▶ **DATA**
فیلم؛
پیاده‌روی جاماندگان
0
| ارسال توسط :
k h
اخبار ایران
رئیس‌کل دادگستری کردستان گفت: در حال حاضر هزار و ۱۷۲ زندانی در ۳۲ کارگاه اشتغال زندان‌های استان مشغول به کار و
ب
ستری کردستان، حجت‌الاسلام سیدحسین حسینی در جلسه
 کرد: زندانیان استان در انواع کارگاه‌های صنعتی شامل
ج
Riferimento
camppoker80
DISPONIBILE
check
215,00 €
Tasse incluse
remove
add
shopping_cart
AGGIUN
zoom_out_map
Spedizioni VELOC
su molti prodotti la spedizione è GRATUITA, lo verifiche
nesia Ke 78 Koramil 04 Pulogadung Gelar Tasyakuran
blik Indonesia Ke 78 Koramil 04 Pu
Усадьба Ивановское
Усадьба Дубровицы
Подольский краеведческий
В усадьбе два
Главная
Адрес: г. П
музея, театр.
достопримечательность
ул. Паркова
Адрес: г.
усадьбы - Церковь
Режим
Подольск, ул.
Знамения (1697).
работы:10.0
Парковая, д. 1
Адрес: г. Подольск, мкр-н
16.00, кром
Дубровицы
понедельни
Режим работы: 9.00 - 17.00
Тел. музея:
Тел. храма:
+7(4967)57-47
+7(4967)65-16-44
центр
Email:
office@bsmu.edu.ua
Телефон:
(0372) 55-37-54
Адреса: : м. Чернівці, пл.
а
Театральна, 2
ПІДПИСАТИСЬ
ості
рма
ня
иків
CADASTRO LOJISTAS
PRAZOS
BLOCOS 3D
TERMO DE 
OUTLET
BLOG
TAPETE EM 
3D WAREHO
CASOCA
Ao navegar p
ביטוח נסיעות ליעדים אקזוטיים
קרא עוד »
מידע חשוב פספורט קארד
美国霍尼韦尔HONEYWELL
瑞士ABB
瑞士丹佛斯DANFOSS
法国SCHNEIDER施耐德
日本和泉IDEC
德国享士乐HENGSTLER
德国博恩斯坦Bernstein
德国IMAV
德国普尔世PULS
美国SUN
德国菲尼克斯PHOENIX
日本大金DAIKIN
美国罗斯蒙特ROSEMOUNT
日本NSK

▶ **WORK REQUIRED**
Copy every row above line for line, keeping each one unchanged and in its original order.

▶ **RESPONSE FOR THIS EXERCISE**
فیلم؛
پیاده‌روی جاماندگان
0
| ارسال توسط :
k h
اخبار ایران
رئیس‌کل دادگستری کردستان گفت: در حال حاضر هزار و ۱۷۲ زندانی در ۳۲ کارگاه اشتغال زندان‌های استان مشغول به کار و
ب
ستری کردستان، حجت‌الاسلام سیدحسین حسینی در جلسه
 کرد: زندانیان استان در انواع کارگاه‌های صنعتی شامل
ج
Riferimento
camppoker80
DISPONIBILE
check
215,00 €
Tasse incluse
remove
add
shopping_cart
AGGIUN
zoom_out_map
Spedizioni VELOC
su molti prodotti la spedizione è GRATUITA, lo verifiche
nesia Ke 78 Koramil 04 Pulogadung Gelar Tasyakuran
blik Indonesia Ke 78 Koramil 04 Pu
Усадьба Ивановское
Усадьба Дубровицы
Подольский краеведческий
В усадьбе два
Главная
Адрес: г. П
музея, театр.
достопримечательность
ул. Паркова
Адрес: г.
усадьбы - Церковь
Режим
Подольск, ул.
Знамения (1697).
работы:10.0
Парковая, д. 1
Адрес: г. Подольск, мкр-н
16.00, кром
Дубровицы
понедельни
Режим работы: 9.00 - 17.00
Тел. музея:
Тел. храма:
+7(4967)57-47
+7(4967)65-16-44
центр
Email:
office@bsmu.edu.ua
Телефон:
(0372) 55-37-54
Адреса: : м. Чернівці, пл.
а
Театральна, 2
ПІДПИСАТИСЬ
ості
рма
ня
иків
CADASTRO LOJISTAS
PRAZOS
BLOCOS 3D
TERMO DE 
OUTLET
BLOG
TAPETE EM 
3D WAREHO
CASOCA
Ao navegar p
ביטוח נסיעות ליעדים אקזוטיים
קרא עוד »
מידע חשוב פספורט קארד
美国霍尼韦尔HONEYWELL
瑞士ABB
瑞士丹佛斯DANFOSS
法国SCHNEIDER施耐德
日本和泉IDEC
德国享士乐HENGSTLER
德国博恩斯坦Bernstein
德国IMAV
德国普尔世PULS
美国SUN
德国菲尼克斯PHOENIX
日本大金DAIKIN
美国罗斯蒙特ROSEMOUNT
日本NSK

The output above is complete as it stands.